Isotopic Composition of the Carbonates

Stable isotopes of carbon and oxygen were measured on 56 bulk samples (including both carbonate nodules and background sediment) and on 55 individually microdrilled samples from carbonate-cemented matrix, pure aragonitic cements, and from bivalve shells (Table 3, Table 4). The ¹⁸O values of bulk carbonate and sediment samples ranges between 0.2 and 4.6, representing both biogenic (foraminifers and bivalve shells) and authigenic carbonate (Fig. 6). Samples of cemented matrix and pure aragonite cements have ¹⁸O values that vary between 3.3 and 4.9 with a mean of 3.9 (Table 3). The ¹³C composition of nodules ranges from -30.5 to -48.4, and ¹³C values of bulk sediments vary between -0.3 and -33.4. The dolomite nodule from Hole 996E is unique in that it shows ¹³C and ¹⁸O values of -13.1 and -19.2 and 4.8 and 5.4, respectively.

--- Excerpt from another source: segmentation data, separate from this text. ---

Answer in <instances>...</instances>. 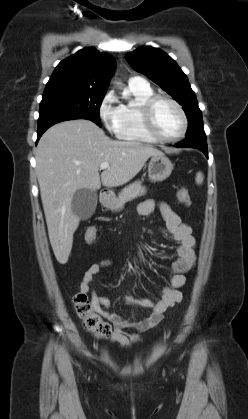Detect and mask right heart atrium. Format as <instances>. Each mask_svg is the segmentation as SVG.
Wrapping results in <instances>:
<instances>
[{
	"label": "right heart atrium",
	"instance_id": "1",
	"mask_svg": "<svg viewBox=\"0 0 248 419\" xmlns=\"http://www.w3.org/2000/svg\"><path fill=\"white\" fill-rule=\"evenodd\" d=\"M99 117L105 128L117 135L121 123V110L113 91H108L102 98Z\"/></svg>",
	"mask_w": 248,
	"mask_h": 419
}]
</instances>
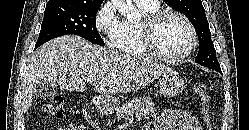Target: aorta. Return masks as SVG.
I'll return each mask as SVG.
<instances>
[{"label": "aorta", "mask_w": 249, "mask_h": 130, "mask_svg": "<svg viewBox=\"0 0 249 130\" xmlns=\"http://www.w3.org/2000/svg\"><path fill=\"white\" fill-rule=\"evenodd\" d=\"M119 13L126 16L127 19L133 20L139 16L138 10L134 7L130 0H112Z\"/></svg>", "instance_id": "aorta-1"}]
</instances>
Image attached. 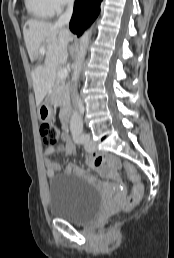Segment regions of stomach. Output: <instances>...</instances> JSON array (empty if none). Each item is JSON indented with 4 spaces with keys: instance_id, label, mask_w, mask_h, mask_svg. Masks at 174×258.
Here are the masks:
<instances>
[{
    "instance_id": "0dacf381",
    "label": "stomach",
    "mask_w": 174,
    "mask_h": 258,
    "mask_svg": "<svg viewBox=\"0 0 174 258\" xmlns=\"http://www.w3.org/2000/svg\"><path fill=\"white\" fill-rule=\"evenodd\" d=\"M39 119L43 122L49 121L53 117L52 94H48L42 104L38 107Z\"/></svg>"
}]
</instances>
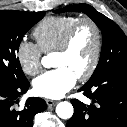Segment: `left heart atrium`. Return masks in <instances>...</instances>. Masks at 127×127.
<instances>
[{
	"mask_svg": "<svg viewBox=\"0 0 127 127\" xmlns=\"http://www.w3.org/2000/svg\"><path fill=\"white\" fill-rule=\"evenodd\" d=\"M77 77L69 69L58 67L37 77L33 82L34 92L41 97L58 99L76 83Z\"/></svg>",
	"mask_w": 127,
	"mask_h": 127,
	"instance_id": "1",
	"label": "left heart atrium"
}]
</instances>
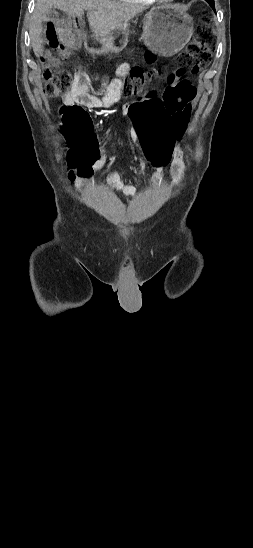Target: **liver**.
Listing matches in <instances>:
<instances>
[{"mask_svg":"<svg viewBox=\"0 0 253 548\" xmlns=\"http://www.w3.org/2000/svg\"><path fill=\"white\" fill-rule=\"evenodd\" d=\"M52 8L78 18L87 11L90 29L100 37L111 36L125 29L127 22L142 12L139 6L112 0H37L29 29L31 46L36 56L41 53L44 43L42 21Z\"/></svg>","mask_w":253,"mask_h":548,"instance_id":"obj_1","label":"liver"}]
</instances>
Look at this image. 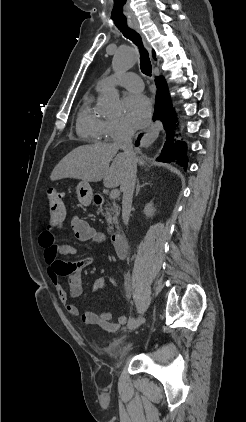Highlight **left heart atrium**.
I'll return each instance as SVG.
<instances>
[{"mask_svg": "<svg viewBox=\"0 0 246 422\" xmlns=\"http://www.w3.org/2000/svg\"><path fill=\"white\" fill-rule=\"evenodd\" d=\"M124 119L133 128H142L150 121L151 104L141 94H130L123 101Z\"/></svg>", "mask_w": 246, "mask_h": 422, "instance_id": "obj_1", "label": "left heart atrium"}]
</instances>
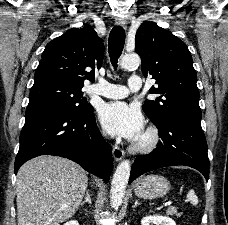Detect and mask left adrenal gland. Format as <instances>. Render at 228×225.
I'll list each match as a JSON object with an SVG mask.
<instances>
[{
    "label": "left adrenal gland",
    "mask_w": 228,
    "mask_h": 225,
    "mask_svg": "<svg viewBox=\"0 0 228 225\" xmlns=\"http://www.w3.org/2000/svg\"><path fill=\"white\" fill-rule=\"evenodd\" d=\"M137 205H141V203H138V201H135V203L133 205V209H135V207H137Z\"/></svg>",
    "instance_id": "left-adrenal-gland-1"
}]
</instances>
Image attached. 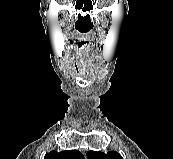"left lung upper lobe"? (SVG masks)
<instances>
[{"mask_svg": "<svg viewBox=\"0 0 173 159\" xmlns=\"http://www.w3.org/2000/svg\"><path fill=\"white\" fill-rule=\"evenodd\" d=\"M87 159H123L122 156L115 151H110L107 154L103 152L89 151Z\"/></svg>", "mask_w": 173, "mask_h": 159, "instance_id": "left-lung-upper-lobe-1", "label": "left lung upper lobe"}]
</instances>
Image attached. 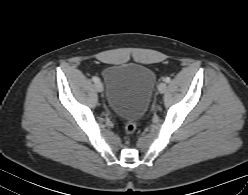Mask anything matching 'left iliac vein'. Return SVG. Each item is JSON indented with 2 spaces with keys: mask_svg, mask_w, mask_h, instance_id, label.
<instances>
[{
  "mask_svg": "<svg viewBox=\"0 0 248 195\" xmlns=\"http://www.w3.org/2000/svg\"><path fill=\"white\" fill-rule=\"evenodd\" d=\"M167 89V84L162 82L158 85V90L160 93H164Z\"/></svg>",
  "mask_w": 248,
  "mask_h": 195,
  "instance_id": "obj_1",
  "label": "left iliac vein"
}]
</instances>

The ⁸⁷Sr/⁸⁶Sr isotopic composition of 13 microdrilled carbonate samples, three bivalve shells, and six pore-water samples was measured from this site. The ⁸⁷Sr/⁸⁶Sr values of nine pore-water samples taken from the upper 65 m at Sites 994, 995, and 997 are reported as well (Table 4). The ⁸⁷Sr/⁸⁶Sr values of the 13 aragonite samples range between 0.709125 and 0.709206 with a mean of 0.709165. The three bivalve shells have a Sr isotopic composition of 0.709085, 0.709141, and 0.709173, respectively. The pore-water ⁸⁷Sr/⁸⁶Sr values vary between 0.709130 and 0.709204. All Sr isotope data are plotted against depth (Fig. 7) and are shown relative to the Sr isotopic reference curve for Neogene seawater after Farrell et al. (1995) and the mean ⁸⁷Sr/⁸⁶Sr ratio of pore water at the BSR (~450 mbsf) in Sites 994, 995, and 997.